Self-directed learning came up a lot in the conversation. I like this – I think it’s evolving where there is much more choice about when and how we learn. Learning doesn’t even seem like learning; it’s just part of the flow. Our own preferences can drive the learning. We can participate and be involved. Culture change starts with us.

Did I miss anything?

Saturday, January 9, 2010

Holiday reading, how far have I got?

About a month before breaking for the end-of-year period, I started compiling my list of books to read.

This may seem counter-intuitive since I am such a fan of following clues and links of people on the web via Twitter and blogs, etc; however at this time of year I really enjoy the expanse of time created by holidays and lying around reading a hard copy paper book (purchased online of course).

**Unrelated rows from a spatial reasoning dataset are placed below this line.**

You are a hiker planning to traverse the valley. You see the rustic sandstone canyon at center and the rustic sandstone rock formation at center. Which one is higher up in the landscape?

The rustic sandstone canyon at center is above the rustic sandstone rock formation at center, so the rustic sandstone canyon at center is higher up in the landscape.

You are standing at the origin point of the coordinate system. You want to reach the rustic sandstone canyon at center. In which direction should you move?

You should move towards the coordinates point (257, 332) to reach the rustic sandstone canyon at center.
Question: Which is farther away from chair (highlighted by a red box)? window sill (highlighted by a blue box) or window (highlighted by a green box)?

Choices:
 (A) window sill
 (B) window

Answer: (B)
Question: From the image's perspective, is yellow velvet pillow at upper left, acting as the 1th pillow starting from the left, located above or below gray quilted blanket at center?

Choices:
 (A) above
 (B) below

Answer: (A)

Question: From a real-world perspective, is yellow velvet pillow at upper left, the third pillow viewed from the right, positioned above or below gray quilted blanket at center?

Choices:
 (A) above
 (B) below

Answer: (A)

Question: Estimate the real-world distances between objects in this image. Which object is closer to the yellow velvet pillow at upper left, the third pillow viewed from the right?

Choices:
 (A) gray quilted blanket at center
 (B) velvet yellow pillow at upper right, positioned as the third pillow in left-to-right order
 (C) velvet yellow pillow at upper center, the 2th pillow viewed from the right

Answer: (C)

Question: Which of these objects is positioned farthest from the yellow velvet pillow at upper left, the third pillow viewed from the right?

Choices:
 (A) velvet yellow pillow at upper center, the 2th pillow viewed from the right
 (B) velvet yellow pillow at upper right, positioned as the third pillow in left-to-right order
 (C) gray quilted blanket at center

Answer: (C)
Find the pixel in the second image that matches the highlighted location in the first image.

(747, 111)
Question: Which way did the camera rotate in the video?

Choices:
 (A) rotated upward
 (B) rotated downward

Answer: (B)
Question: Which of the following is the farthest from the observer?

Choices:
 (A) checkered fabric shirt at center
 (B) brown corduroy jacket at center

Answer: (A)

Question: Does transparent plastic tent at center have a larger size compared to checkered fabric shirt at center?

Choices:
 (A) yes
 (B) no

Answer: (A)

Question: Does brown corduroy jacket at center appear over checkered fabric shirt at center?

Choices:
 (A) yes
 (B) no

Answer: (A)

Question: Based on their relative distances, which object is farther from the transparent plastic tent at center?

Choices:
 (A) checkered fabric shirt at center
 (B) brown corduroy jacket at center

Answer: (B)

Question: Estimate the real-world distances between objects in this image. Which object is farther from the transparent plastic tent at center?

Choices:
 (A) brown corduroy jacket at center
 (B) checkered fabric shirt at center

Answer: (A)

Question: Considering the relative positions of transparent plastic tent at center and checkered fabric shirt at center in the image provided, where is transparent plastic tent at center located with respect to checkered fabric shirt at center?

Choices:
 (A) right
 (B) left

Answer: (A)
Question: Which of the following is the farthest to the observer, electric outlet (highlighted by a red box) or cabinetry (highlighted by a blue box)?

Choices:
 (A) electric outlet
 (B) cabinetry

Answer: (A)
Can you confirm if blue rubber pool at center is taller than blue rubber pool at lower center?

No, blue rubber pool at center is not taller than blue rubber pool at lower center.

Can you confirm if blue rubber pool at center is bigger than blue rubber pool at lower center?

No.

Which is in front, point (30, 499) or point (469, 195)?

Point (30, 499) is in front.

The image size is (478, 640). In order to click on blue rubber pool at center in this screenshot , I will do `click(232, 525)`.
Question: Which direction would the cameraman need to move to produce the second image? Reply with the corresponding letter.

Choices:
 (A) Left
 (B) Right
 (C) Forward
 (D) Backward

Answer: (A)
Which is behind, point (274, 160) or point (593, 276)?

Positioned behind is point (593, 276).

So here is the list I've been reading through. Considering I've only finished one and I'm going back to work on Monday, this reading is going to extend w-a-y past my annual leave.
  • Change by Design (Tim Brown): now this is the one I have finished reading. The concepts here are familiar to me, as I believe they dovetail neatly into other types of thinking that revolve around human needs, and then meeting them in innovative ways. Even in my former career in the performing arts, the study of human motivation and actions was a fundamental part of the 'design' of a character, to then elicit a response in the audience as a result of the performance.
    I think that human-centred design is pretty much fundamental to everything, even more so in the 'knowledge age.' I found Tim Brown's approach to design thinking useful and straightforward, especially the way he explains the concepts through visuals.
  • Enterprise 2.0 (Andrew McAfee): I've just started this one. It's a great read so far, it has some great case studies and of course he's a key guru for Enterprise 2.0 and the practicalities around how it transforms organisations.
  • The Cluetrain Manifesto (Levine, Locke, Searls, Weinberger): An oldie and a goodie, prophetic, insightful and entertaining. It's been published free online for years, yet I felt the need to have a hard copy. I read it years ago and I'm looking forward to revisiting it.
  • Digital Habitats (Wenger, White, Smith): Another one I'm looking forward to. I've followed Etienne Wenger's work for years, and I participated in a few activities with Nancy White when she was in Melbourne last year. Great ideas and thinking in different ways about communities.
  • Drive (Dan Pink): Actually, this one was a late inclusion, I only discovered it last week when doing one of my regular scans, following clues for interesting material. It follows a theme I'm fascinated by, human motivation, particularly our intrinsic motivators to connect and share what we know with each other, and why we want to achieve and learn together.

So that's it for now, I have lots to occupy me and prepare me for reading and reflection into 2010!